In general, clinicians are cautious when patients present with venous gas. This is probably because we encounter venous gas more often in severe infections, such as intestinal ischemia or renal abscess. Furthermore, gas spreading out from the urinary tract in emphysematous pyelonephritis has been reported to be an adverse prognostic factor (5). It is therefore conceivable to also extend this concept to EC with venous gas. However, the presence of gas has not been reported to be an adverse prognostic factor in EC (9). This discrepancy between the effect of venous gas in EC and other infections may be due to differences in the mechanism of gas production.

In emphysematous nephritis, tissue ischemia due to severe inflammation causes necrotizing infections (10,11). In intestinal ischemia, severe infection due to proliferation of anaerobic bacteria, causing tissue necrosis and gas production, may result in venous gas (12). The difference between EC and these infections may be that our EC patients presumably did not develop necrotizing infections. Additionally, because urinary retention is the primary cause of EC and venous gas, it is possible to directly relieve the cause by urinary catheterization.
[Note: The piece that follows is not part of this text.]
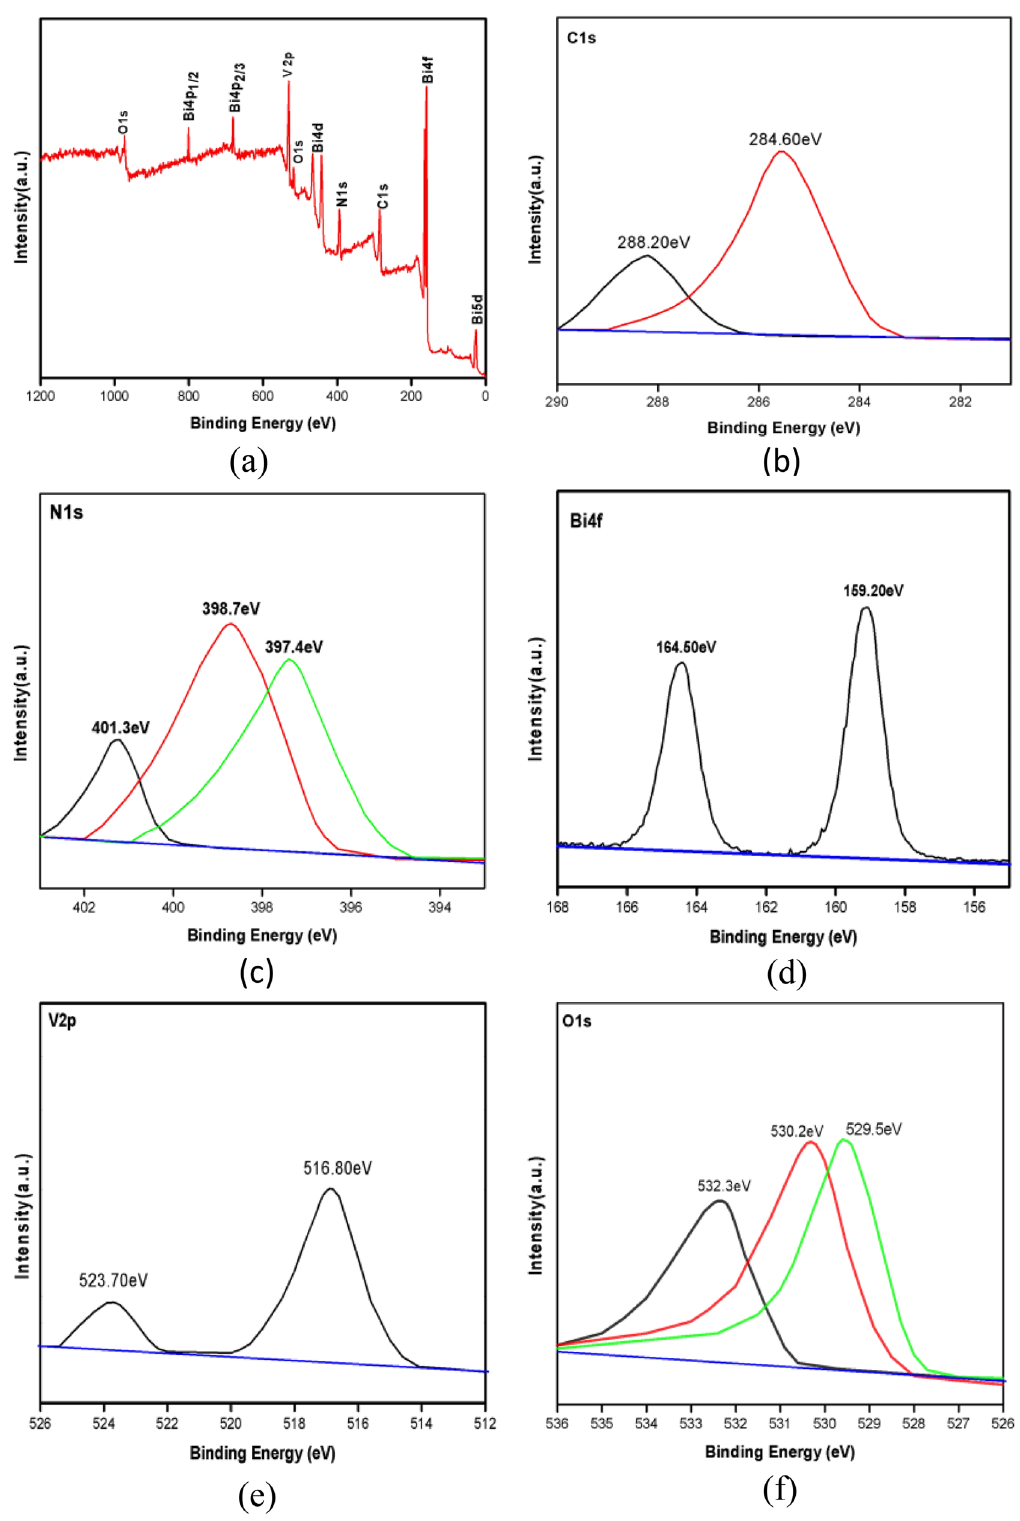
Figure 11: XPS diagram of spectrum analysis of GCBC composite samples: ( a ) full spectrum of all fi ve elements, ( b ) spectrum of C, ( c ) spectrum of N, ( d ) spectrum of Bi, ( e ) spectrum of V, and ( f ) spectrum of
The fact that pressure and gas can be released in a simple and quick way may have also contributed to the low mortality rate of EC with venous gas compared to other infections with venous gas.

Some studies have suggested that air embolisms may contribute to the high mortality rate of emphysematous urinary tract infections (8). In previous reports of EC with venous gas, due to suspected air embolism, one patient underwent a lung perfusion scan (7), whereas another underwent hyperbaric oxygen therapy as a preventative measure (6). Of the 15 cases in the present study, there were no cases of air embolism related to venous gas. Venous gas was shown to disappear over time with multiple CTs. This may be partially due to early effective depressurization by urinary catheterization. To date, there is no evidence of EC causing air embolisms. Therefore, broad-spectrum antibiotics or invasive measures may not be necessary to treat EC and venous gas alone, unless indicated by other conditions.

The present study shows that venous gas is a relatively common complication in EC and that it is not an adverse prognostic factor. The mortality rate due to EC did not differ markedly between the patients with and without venous gas. Our opinion is that this may be due to the absence of tissue necrosis, and also due to early vesical depressurization and drainage by urinary catheterization. No complications due to venous gas, such as air embolism, were observed. This study was a retrospective study with a limited number of cases. EC is generally seen in elderly patients, and its high mortality rate demands careful attention. A larger study is therefore necessary before general recommendations can be made.